SUVA, Fiji (FijiLive/Pacific Media Watch, Jan. 14) – A political opponent of deposed Fiji Prime Minister Mahendra Chaudhry says he will seek charges after Chaudhry made an address in India following a bitter attack by Assistant Information Minister Simione Kaitani.

Fiji Daily Post reports Kaitani as saying that government would lodge a complaint with police early next week asking for Chaudhry to be investigated for stirring "political instability" in Fiji.

Kaitani, who was implicated in support for the May 2000 coup that deposed the Chaudhry government, is pushing for the Fiji Labor Party leader to be charged with sedition.
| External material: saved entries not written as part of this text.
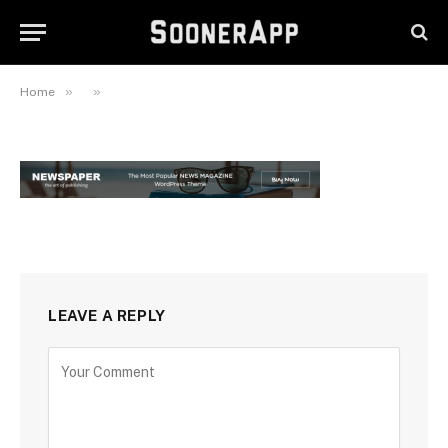
November 20, 2023
»
»
Home
LEAVE A REPLY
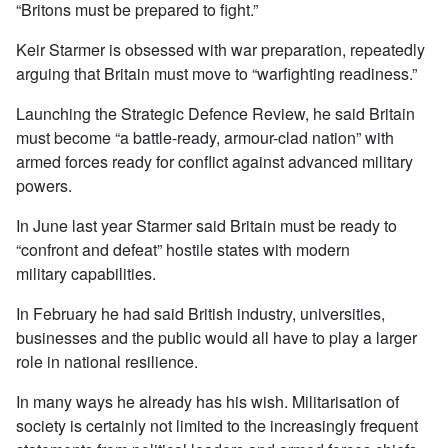
“Britons must be prepared to fight.”
Keir Starmer is obsessed with war preparation, repeatedly
arguing that Britain must move to “warfighting readiness.”
Launching the Strategic Defence Review, he said Britain
must become “a battle-ready, armour-clad nation” with
armed forces ready for conflict against advanced military
powers.
In June last year Starmer said Britain must be ready to
“confront and defeat” hostile states with modern
military capabilities.
In February he had said British industry, universities,
businesses and the public would all have to play a larger
role in national resilience.
In many ways he already has his wish. Militarisation of
society is certainly not limited to the increasingly frequent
In Fiji, sedition carries a maximum sentence of life in jail.

The Assistant Minister believes the deposed premier's unwarranted views on the plight of Indo-Fijians at a conference of the Indian Diaspora in New Delhi was "inciting instability."

But Citizens Constitutional Forum (CCF) research director Jone Dakuvula rejected Kaitani's protests, saying Chaudhry's statement was factual, the Daily Post reported.

According to Kaitani, Chaudhry has been stirring up emotions by speaking on matters sensitive to the indigenous Fijian community in his speeches and interviews in New Delhi.

"He is speaking ill of the Laisenia Qarase government that is doing its best to take the country forward."

Kaitani claimed Chaudhry should be blaming himself for a number of wrongs that had happened in Fiji in the past.

Chaudhry, in his speech at the Pravasi Bharatiya Divas, the international conference on Indian Diaspora, called on leaders to help people of Indian origin outside India whose rights were under assault.

He had made a special plea for help for Indo-Fijians.

"Our common people, descendants of indentured laborers, who have done no injustice to the indigenous community, are today crying out for justice. They need help," Chaudhry told the Diaspora.

"We are landless and defenseless. Deprived of our constitutional rights, we face statutory discrimination in basic areas of living and our people are denied security and police protection in a situation of seriously declining law and order."

CCF's Dakuvula said Chaudhry's statement about the political and economic status of Fiji was factual.

"It is a fact that poverty and unemployment is getting worse in Fiji and so many of our professional and skilled people of all races have emigrated in the past three years or plan to emigrate in the near future," he said.

"It is an expression of no confidence in Fiji's future. Corruption is increasing and government has not really done anything significant to tackle these problems."

Dakuvula said Chaudhry was doing a service to the Fijian and the Indian governments by informing them that policies that exploited religious differences and ethnic nationalism were counter-productive.

According to figures obtained by The Daily Post, 16,200 people left the country between May 2000 and October 2002.

Of this, 14,169 were Indo-Fijians, 1307 indigenous Fijians, and the rest Rotumans, Chinese and others.